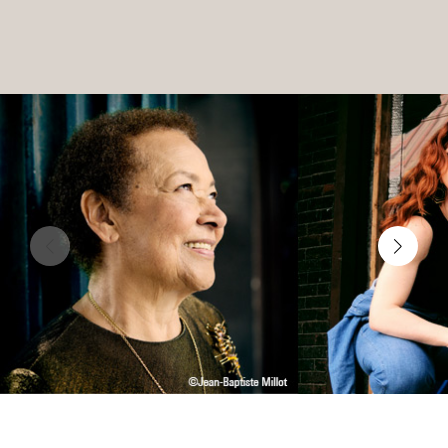
LES FRANCISCAINS
LA CUISINE
BILLETTERIE
Accueil & horaires
Tarifs, abonnements & places à l’unité
Brochure interactive
Entre spectateurs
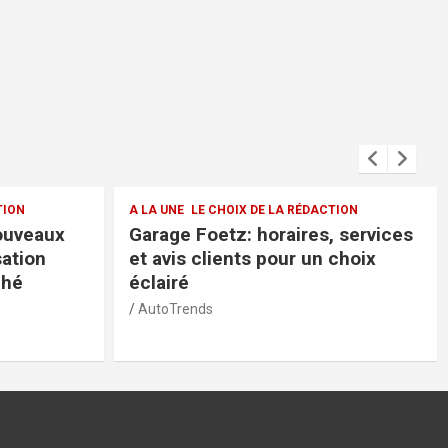
CTION
A LA UNE
LE CHOIX DE LA RÉDACTION
, services
Voiture d’occasion Volvo
 choix
Luxembourg: fiabilité et qualité à
bon prix
AutoTrends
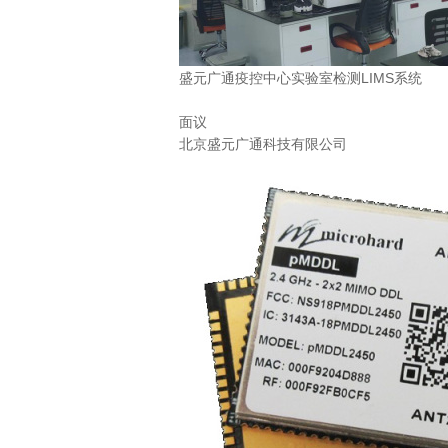
盛元广通疫控中心实验室检测LIMS系统
面议
北京盛元广通科技有限公司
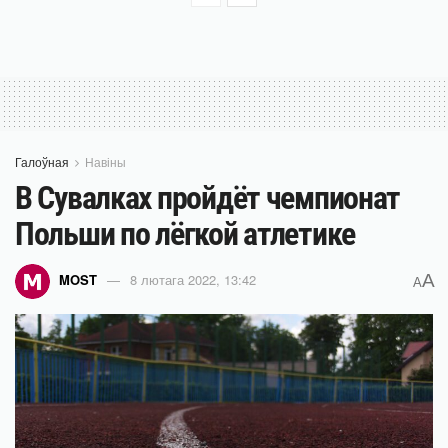
Галоўная
Навіны
В Сувалках пройдёт чемпионат
Польши по лёгкой атлетике
A
MOST
8 лютага 2022, 13:42
A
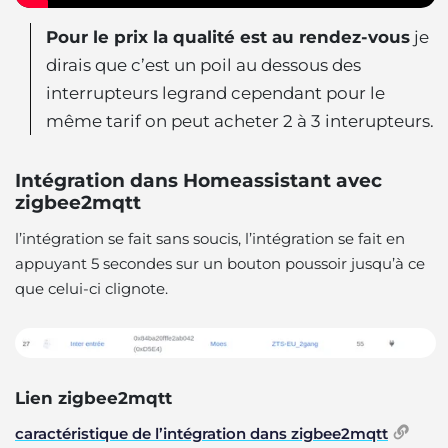
Pour le prix la qualité est au rendez-vous
je
dirais que c’est un poil au dessous des
interrupteurs legrand cependant pour le
même tarif on peut acheter 2 à 3 interupteurs.
Intégration dans Homeassistant avec
zigbee2mqtt
l’intégration se fait sans soucis, l’intégration se fait en
appuyant 5 secondes sur un bouton poussoir jusqu’à ce
que celui-ci clignote.
Lien zigbee2mqtt
caractéristique de l’intégration dans zigbee2mqtt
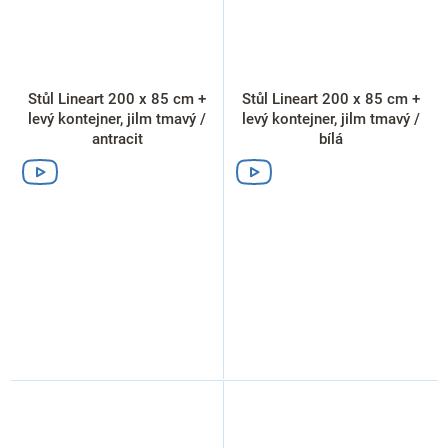
Stůl Lineart 200 x 85 cm +
Stůl Lineart 200 x 85 cm +
levý kontejner, jilm tmavý /
levý kontejner, jilm tmavý /
antracit
bílá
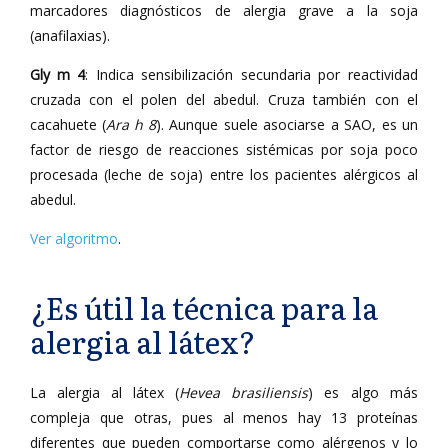
marcadores diagnósticos de alergia grave a la soja
(anafilaxias).
Gly m 4
: Indica sensibilización secundaria por reactividad
cruzada con el polen del abedul. Cruza también con el
cacahuete (
Ara h 8
). Aunque suele asociarse a SAO, es un
factor de riesgo de reacciones sistémicas por soja poco
procesada (leche de soja) entre los pacientes alérgicos al
abedul.
Ver algoritmo
.
¿Es útil la técnica para la
alergia al látex?
La alergia al látex (
Hevea brasiliensis
) es algo más
compleja que otras, pues al menos hay 13 proteínas
diferentes que pueden comportarse como alérgenos y lo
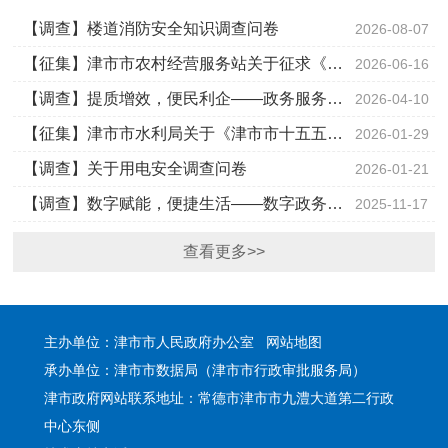
【调查】楼道消防安全知识调查问卷
2026-08-07
【征集】津市市农村经营服务站关于征求《津市市农村产权流转交易市场建设方案（征求意见稿）》
2026-06-16
【调查】提质增效，便民利企——政务服务流程优化意见调查
2026-04-10
【征集】津市市水利局关于《津市市十五五水安全保障规划（征求意见稿）》公开征集意见的公告
2026-01-29
【调查】关于用电安全调查问卷
2026-01-21
【调查】数字赋能，便捷生活——数字政务服务体验调查
2025-11-17
查看更多>>
主办单位：津市市人民政府办公室
网站地图
承办单位：津市市数据局（津市市行政审批服务局）
津市政府网站联系地址：常德市津市市九澧大道第二行政
中心东侧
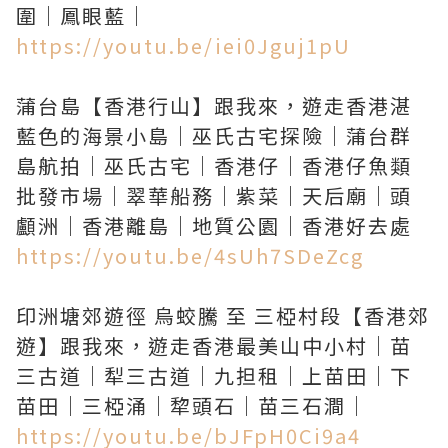
https://youtu.be/iei0Jguj1pU
蒲台島【香港行山】跟我來，遊走香港湛
藍色的海景小島｜巫氏古宅探險｜蒲台群
島航拍｜巫氏古宅｜香港仔｜香港仔魚類
批發市場｜翠華船務｜紫菜｜天后廟｜頭
https://youtu.be/4sUh7SDeZcg
印洲塘郊遊徑 烏蛟騰 至 三椏村段【香港郊
遊】跟我來，遊走香港最美山中小村｜苗
三古道｜犁三古道｜九担租｜上苗田｜下
https://youtu.be/bJFpH0Ci9a4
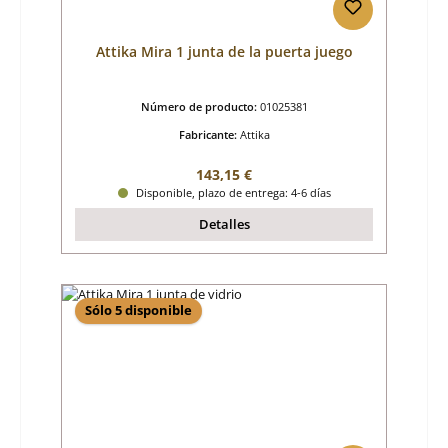
Attika Mira 1 junta de la puerta juego
Número de producto:
01025381
Fabricante:
Attika
Precio normal:
143,15 €
Disponible, plazo de entrega: 4-6 días
Detalles
Sólo 5 disponible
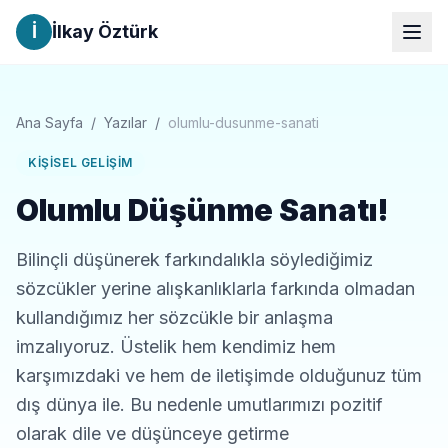
İ
İlkay Öztürk
Ana Sayfa
/
Yazılar
/
olumlu-dusunme-sanati
KIŞISEL GELIŞIM
Olumlu Düşünme Sanatı!
Bilinçli düşünerek farkındalıkla söylediğimiz
sözcükler yerine alışkanlıklarla farkında olmadan
kullandığımız her sözcükle bir anlaşma
imzalıyoruz. Üstelik hem kendimiz hem
karşımızdaki ve hem de iletişimde olduğunuz tüm
dış dünya ile. Bu nedenle umutlarımızı pozitif
olarak dile ve düşünceye getirme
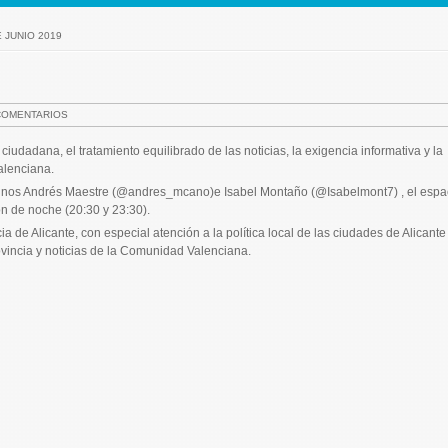
E JUNIO 2019
COMENTARIOS
ciudadana, el tratamiento equilibrado de las noticias, la exigencia informativa y la
alenciana.
antinos Andrés Maestre (@andres_mcano)e Isabel Montaño (@Isabelmont7) , el espa
ón de noche (20:30 y 23:30).
 de Alicante, con especial atención a la política local de las ciudades de Alicante
ovincia y noticias de la Comunidad Valenciana.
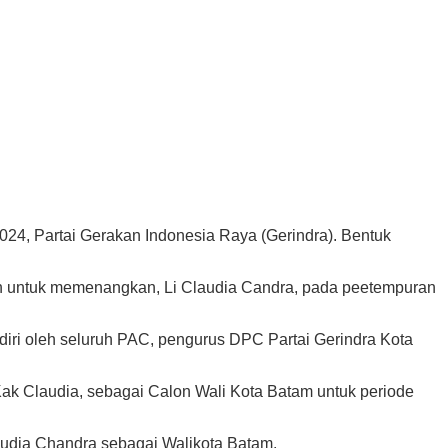
024, Partai Gerakan Indonesia Raya (Gerindra). Bentuk
kah untuk memenangkan, Li Claudia Candra, pada peetempuran
diri oleh seluruh PAC, pengurus DPC Partai Gerindra Kota
Kak Claudia, sebagai Calon Wali Kota Batam untuk periode
audia Chandra sebagai Walikota Batam.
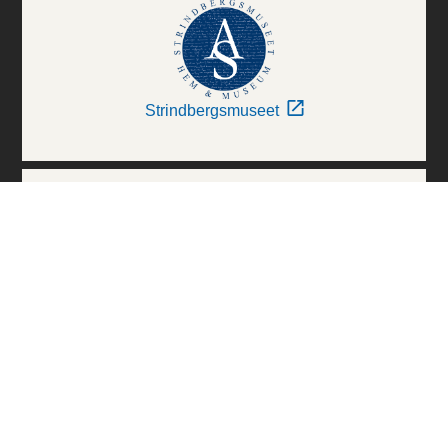
Strindbergsmuseet
Thielska Galleriet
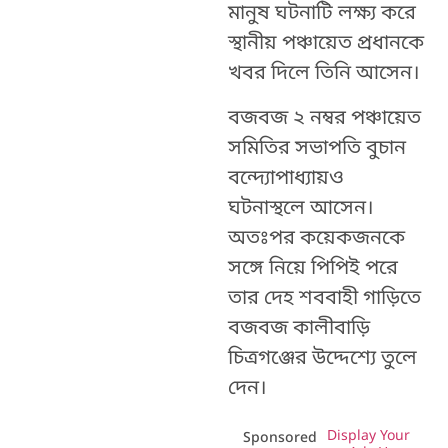
মানুষ ঘটনাটি লক্ষ্য করে
স্থানীয় পঞ্চায়েত প্রধানকে
খবর দিলে তিনি আসেন।
বজবজ ২ নম্বর পঞ্চায়েত
সমিতির সভাপতি বুচান
বন্দ্যোপাধ্যায়ও
ঘটনাস্থলে আসেন।
অতঃপর কয়েকজনকে
সঙ্গে নিয়ে পিপিই পরে
তার দেহ শববাহী গাড়িতে
বজবজ কালীবাড়ি
চিত্রগঞ্জের উদ্দেশ্যে তুলে
দেন।
Display Your
Sponsored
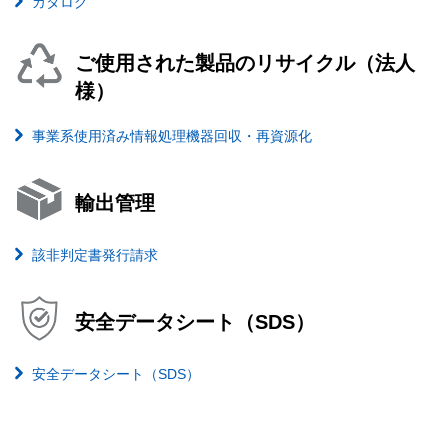
カタログ
ご使用された製品のリサイクル（法人
様）
事業系使用済み情報処理機器回収・再資源化
輸出管理
該非判定書発行請求
安全データシート（SDS）
安全データシート（SDS）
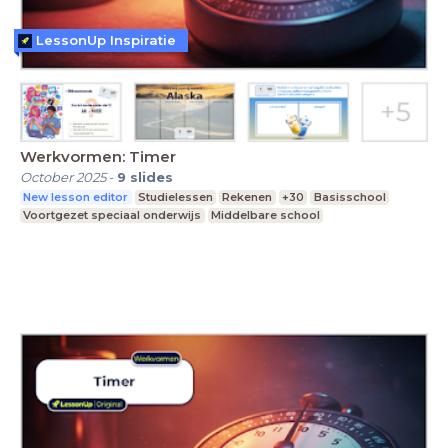
LessonUp Inspiratie
Werkvormen: Timer
October 2025
-
9
slides
New lesson editor
Studielessen
Rekenen
+30
Basisschool
Voortgezet speciaal onderwijs
Middelbare school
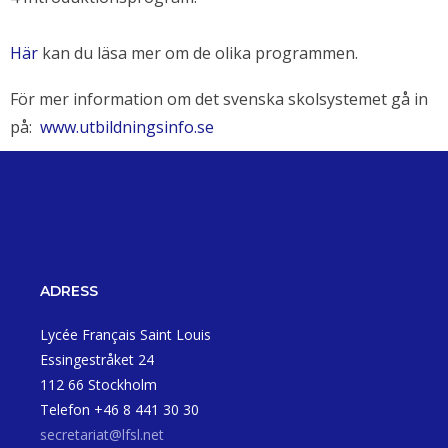
Här
kan du läsa mer om de olika programmen.
För mer information om det svenska skolsystemet gå in
på:
www.utbildningsinfo.se
ADRESS
Lycée Français Saint Louis
Essingestråket 24
112 66 Stockholm
Telefon +46 8 441 30 30
secretariat@lfsl.net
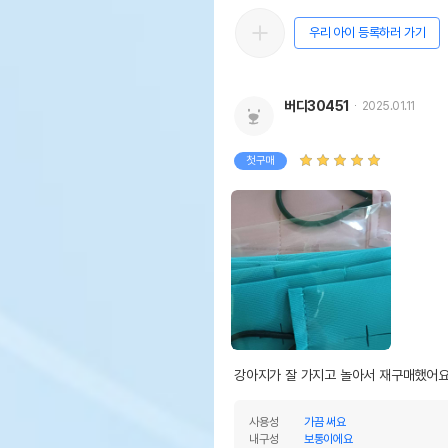
우리 아이 등록하러 가기
버디30451
2025.01.11
첫구매
강아지가 잘 가지고 놀아서 재구매했어요
사용성
가끔 써요
내구성
보통이에요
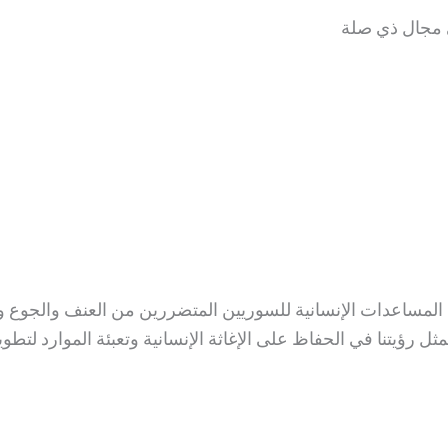
 مجال ذي صلة
) هي منظمة غير ربحية تقدم المساعدات الإنسانية للسوريين المتضررين من العن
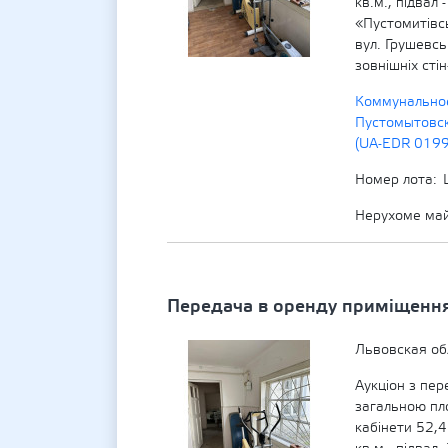
кв.м., підвал
«Пустомитівс
вул. Грушевсь
зовнішніх сті
Коммунально
Пустомытовск
(UA-EDR 019
Номер лота
Нерухоме ма
Передача в оренду приміщення 
Львовская об
Аукціон з пер
загальною пл
кабінети 52,4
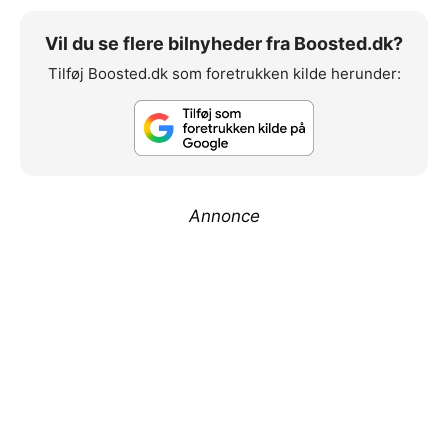
Vil du se flere bilnyheder fra Boosted.dk?
Tilføj Boosted.dk som foretrukken kilde herunder:
Annonce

Your instructions:
Starting with the line that holds "Studielessen", transcribe exactly each line through the last one of the material above, and nothing else. Do not include pictures.

Answer to this exercise:
Studielessen
Rekenen
+30
Basisschool
Voortgezet speciaal onderwijs
Middelbare school
Här
kan du läsa mer om de olika programmen.
För mer information om det svenska skolsystemet gå in
på:
www.utbildningsinfo.se
ADRESS
Lycée Français Saint Louis
Essingestråket 24
112 66 Stockholm
Telefon +46 8 441 30 30
secretariat@lfsl.net
우리 아이 등록하러 가기
버디30451
2025.01.11
첫구매
강아지가 잘 가지고 놀아서 재구매했어요
사용성
가끔 써요
내구성
보통이에요
 مجال ذي صلة
) هي منظمة غير ربحية تقدم المساعدات الإنسانية للسوريين المتضررين من العن
кв.м., підвал
«Пустомитівс
вул. Грушевсь
зовнішніх сті
Коммунально
Пустомытовск
(UA-EDR 019
Номер лота
Нерухоме ма
Передача в оренду приміщення 
Львовская об
Аукціон з пер
загальною пл
кабінети 52,4
Vil du se flere bilnyheder fra Boosted.dk?
Tilføj Boosted.dk som foretrukken kilde herunder:
Annonce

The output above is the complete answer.